[Start Listed entries]
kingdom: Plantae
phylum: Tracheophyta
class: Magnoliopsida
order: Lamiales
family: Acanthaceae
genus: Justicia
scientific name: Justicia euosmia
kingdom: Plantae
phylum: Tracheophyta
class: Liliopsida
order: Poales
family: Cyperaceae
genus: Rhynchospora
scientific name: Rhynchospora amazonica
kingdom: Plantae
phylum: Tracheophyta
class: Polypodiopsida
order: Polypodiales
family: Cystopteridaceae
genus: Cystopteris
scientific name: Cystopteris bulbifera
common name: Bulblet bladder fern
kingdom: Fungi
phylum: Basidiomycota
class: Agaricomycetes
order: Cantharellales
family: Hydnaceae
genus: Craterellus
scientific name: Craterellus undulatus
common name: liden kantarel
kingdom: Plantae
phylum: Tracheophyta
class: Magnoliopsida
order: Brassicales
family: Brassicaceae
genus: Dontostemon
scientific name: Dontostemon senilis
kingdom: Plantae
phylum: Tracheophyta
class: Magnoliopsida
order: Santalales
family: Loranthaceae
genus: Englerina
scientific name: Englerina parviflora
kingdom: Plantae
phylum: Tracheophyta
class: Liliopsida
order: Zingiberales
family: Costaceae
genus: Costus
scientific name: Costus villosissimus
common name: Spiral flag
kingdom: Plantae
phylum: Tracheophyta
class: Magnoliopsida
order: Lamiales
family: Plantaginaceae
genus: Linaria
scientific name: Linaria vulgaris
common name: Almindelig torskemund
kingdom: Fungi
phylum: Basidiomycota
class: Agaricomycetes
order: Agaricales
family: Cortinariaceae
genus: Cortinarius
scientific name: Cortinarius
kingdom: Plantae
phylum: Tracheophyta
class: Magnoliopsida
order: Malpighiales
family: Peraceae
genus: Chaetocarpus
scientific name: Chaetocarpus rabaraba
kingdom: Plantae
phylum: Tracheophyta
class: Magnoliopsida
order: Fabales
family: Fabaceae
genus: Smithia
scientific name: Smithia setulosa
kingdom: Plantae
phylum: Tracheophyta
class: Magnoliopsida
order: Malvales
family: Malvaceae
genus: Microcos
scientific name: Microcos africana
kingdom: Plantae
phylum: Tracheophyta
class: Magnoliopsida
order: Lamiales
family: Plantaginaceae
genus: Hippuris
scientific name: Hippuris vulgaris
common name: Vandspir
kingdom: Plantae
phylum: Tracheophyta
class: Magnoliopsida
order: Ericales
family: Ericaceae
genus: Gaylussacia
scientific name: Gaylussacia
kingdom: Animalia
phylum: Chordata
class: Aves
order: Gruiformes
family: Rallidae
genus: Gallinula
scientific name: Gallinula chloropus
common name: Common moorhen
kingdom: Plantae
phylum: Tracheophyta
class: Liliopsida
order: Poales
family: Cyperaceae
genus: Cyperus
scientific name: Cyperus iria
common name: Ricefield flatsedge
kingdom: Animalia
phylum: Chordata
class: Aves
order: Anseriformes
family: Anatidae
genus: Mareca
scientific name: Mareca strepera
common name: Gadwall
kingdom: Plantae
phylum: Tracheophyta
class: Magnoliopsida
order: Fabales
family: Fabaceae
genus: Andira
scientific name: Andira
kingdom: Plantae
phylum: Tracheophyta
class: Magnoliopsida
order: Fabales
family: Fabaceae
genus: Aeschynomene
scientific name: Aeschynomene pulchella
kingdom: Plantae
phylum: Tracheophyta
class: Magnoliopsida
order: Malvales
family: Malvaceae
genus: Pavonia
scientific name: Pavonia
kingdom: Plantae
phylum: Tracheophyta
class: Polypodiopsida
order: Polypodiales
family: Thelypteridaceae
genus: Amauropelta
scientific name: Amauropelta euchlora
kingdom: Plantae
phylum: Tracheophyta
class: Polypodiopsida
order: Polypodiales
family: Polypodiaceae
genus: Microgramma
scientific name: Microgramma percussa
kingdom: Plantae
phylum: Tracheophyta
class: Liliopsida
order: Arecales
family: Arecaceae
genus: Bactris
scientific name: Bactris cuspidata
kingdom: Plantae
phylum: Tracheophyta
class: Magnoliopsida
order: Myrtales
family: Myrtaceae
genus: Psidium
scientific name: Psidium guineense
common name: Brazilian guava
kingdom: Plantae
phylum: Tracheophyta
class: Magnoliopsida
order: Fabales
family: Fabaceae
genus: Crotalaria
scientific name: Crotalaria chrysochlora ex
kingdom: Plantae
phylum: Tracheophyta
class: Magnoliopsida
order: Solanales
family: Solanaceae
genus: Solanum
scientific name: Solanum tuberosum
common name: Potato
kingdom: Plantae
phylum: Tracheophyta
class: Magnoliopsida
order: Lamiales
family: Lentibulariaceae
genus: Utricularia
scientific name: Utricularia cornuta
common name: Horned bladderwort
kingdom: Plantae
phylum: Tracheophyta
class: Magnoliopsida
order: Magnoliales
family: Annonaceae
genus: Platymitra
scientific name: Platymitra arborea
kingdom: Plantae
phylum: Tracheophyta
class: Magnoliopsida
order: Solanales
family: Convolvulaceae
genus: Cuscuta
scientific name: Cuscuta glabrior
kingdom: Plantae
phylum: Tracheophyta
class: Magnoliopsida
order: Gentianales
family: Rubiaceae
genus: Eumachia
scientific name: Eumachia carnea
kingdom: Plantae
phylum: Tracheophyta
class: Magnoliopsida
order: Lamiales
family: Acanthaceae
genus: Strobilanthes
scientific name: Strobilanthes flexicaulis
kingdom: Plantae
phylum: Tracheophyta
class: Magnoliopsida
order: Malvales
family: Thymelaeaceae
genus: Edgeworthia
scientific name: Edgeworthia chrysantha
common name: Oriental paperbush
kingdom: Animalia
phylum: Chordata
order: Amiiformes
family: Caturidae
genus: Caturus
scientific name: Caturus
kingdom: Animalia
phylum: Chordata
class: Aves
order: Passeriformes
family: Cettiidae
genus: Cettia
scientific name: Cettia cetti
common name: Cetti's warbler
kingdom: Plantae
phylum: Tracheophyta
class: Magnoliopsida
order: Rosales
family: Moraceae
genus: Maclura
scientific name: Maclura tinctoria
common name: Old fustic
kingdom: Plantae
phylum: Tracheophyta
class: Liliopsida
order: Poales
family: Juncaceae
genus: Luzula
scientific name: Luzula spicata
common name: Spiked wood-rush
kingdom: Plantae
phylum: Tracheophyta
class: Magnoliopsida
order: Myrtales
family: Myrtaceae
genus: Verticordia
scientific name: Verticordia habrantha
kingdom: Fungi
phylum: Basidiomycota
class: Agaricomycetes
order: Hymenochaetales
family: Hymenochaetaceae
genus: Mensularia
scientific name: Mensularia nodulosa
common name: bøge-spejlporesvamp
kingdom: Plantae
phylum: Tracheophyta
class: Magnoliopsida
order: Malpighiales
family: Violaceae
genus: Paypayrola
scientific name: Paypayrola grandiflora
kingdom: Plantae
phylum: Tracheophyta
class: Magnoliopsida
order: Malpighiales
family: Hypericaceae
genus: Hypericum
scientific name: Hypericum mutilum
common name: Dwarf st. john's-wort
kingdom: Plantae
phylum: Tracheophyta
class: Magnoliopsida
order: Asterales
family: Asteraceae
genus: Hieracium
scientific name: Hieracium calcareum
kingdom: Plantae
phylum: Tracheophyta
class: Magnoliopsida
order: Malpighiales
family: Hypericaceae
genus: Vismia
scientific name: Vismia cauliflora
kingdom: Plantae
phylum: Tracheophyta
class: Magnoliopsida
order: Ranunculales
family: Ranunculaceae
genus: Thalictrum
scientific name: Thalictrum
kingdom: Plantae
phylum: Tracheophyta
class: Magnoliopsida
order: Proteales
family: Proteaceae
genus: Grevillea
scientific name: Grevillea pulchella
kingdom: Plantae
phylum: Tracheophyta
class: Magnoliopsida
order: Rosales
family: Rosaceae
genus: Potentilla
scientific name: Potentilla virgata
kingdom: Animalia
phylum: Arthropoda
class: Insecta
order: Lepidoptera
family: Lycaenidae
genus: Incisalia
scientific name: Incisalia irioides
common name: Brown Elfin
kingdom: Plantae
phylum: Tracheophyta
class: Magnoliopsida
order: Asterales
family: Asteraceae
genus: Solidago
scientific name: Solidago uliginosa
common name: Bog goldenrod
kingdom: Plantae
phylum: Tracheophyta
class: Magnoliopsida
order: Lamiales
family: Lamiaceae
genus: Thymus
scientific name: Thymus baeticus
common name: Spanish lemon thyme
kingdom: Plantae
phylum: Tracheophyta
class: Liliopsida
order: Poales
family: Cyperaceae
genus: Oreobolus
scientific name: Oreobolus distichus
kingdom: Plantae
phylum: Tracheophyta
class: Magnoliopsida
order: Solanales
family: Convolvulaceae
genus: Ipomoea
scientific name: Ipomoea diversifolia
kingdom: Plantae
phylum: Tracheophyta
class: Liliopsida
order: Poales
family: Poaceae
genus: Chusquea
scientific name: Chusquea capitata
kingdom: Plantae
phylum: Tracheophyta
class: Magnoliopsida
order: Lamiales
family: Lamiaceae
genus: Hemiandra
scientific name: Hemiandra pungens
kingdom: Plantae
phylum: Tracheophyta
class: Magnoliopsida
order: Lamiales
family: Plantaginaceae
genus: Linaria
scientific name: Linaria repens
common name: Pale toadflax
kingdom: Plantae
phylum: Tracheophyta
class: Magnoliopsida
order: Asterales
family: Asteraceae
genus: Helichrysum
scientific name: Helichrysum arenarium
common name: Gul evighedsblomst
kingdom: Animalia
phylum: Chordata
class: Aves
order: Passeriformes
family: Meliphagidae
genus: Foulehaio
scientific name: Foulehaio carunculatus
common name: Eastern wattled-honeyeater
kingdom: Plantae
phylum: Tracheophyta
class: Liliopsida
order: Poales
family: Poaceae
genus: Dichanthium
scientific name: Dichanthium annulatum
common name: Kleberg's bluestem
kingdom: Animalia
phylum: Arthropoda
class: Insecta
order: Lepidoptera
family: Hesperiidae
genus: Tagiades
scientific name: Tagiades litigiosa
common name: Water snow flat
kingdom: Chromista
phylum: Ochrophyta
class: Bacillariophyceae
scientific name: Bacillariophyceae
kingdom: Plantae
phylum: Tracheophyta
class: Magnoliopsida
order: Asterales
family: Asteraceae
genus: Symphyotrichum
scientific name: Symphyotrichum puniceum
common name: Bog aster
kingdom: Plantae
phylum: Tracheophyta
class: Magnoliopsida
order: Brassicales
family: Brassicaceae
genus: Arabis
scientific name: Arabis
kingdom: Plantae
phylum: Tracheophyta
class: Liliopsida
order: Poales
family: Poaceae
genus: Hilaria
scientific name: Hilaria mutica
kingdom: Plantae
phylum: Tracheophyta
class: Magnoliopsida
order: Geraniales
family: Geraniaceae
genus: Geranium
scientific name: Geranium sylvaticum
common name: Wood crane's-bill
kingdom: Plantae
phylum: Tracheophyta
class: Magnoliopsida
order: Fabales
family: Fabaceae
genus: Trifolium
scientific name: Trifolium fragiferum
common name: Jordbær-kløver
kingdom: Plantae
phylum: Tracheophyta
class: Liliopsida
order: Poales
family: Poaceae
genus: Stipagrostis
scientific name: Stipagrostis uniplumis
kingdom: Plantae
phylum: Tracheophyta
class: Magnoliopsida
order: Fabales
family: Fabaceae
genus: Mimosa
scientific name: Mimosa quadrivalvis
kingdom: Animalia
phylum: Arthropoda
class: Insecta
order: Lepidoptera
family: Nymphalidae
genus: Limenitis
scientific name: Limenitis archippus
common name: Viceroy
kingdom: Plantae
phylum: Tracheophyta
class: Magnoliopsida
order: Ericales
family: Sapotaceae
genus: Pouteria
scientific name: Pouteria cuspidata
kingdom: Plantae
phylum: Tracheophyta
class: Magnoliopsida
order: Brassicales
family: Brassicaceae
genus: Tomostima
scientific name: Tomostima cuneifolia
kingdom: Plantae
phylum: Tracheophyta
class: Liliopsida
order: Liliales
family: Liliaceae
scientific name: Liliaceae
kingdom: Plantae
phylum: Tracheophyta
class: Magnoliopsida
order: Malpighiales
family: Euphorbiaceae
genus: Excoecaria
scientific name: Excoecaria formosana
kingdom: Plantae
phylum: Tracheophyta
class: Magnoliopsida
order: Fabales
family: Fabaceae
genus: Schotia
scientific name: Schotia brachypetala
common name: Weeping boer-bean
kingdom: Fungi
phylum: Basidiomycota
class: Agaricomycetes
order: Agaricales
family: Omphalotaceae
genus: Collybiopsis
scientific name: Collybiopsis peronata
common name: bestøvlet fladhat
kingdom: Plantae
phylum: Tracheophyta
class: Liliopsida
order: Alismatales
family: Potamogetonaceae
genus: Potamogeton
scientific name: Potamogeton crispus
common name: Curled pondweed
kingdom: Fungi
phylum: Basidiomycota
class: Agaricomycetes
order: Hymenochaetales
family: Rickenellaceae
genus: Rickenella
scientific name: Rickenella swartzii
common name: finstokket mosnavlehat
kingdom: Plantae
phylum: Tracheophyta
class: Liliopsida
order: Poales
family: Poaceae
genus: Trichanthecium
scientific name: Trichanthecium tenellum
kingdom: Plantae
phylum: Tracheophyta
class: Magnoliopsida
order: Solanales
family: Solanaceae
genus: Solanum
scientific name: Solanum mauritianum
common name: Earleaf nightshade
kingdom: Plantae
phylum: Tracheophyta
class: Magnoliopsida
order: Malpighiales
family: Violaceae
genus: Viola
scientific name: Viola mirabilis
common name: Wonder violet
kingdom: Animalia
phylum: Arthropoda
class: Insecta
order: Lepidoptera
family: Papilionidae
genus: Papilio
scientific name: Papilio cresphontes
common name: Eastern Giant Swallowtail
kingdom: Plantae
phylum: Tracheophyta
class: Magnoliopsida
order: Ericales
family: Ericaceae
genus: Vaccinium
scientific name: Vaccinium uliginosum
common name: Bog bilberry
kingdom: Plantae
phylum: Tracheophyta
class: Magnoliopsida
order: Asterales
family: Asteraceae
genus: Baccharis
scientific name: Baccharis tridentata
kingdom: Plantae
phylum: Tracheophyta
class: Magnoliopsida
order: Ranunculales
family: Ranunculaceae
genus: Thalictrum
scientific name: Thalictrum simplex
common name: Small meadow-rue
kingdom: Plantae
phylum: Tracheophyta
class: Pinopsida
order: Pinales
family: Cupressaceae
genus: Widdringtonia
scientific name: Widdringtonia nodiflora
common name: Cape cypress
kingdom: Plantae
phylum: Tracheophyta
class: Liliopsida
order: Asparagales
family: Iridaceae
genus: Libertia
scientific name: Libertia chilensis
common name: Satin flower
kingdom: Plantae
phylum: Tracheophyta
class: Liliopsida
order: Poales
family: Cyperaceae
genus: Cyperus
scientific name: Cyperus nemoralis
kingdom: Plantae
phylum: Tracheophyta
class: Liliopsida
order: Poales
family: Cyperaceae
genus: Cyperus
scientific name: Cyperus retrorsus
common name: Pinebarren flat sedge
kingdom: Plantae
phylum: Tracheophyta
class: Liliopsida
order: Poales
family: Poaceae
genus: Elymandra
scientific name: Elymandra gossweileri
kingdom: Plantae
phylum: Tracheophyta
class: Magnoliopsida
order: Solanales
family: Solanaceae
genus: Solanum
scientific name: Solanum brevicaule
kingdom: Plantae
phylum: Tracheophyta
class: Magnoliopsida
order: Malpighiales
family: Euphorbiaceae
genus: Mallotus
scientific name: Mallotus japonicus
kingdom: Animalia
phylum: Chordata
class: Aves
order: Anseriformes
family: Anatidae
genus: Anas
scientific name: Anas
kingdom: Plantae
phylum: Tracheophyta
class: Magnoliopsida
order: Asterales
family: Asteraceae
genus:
[End Listed entries]
[Your task]
Extract every line of the records above that contains the string "Linaria", matching uppercase and lowercase letters exactly.

[Result of this task]
genus: Linaria
scientific name: Linaria vulgaris
genus: Linaria
scientific name: Linaria repens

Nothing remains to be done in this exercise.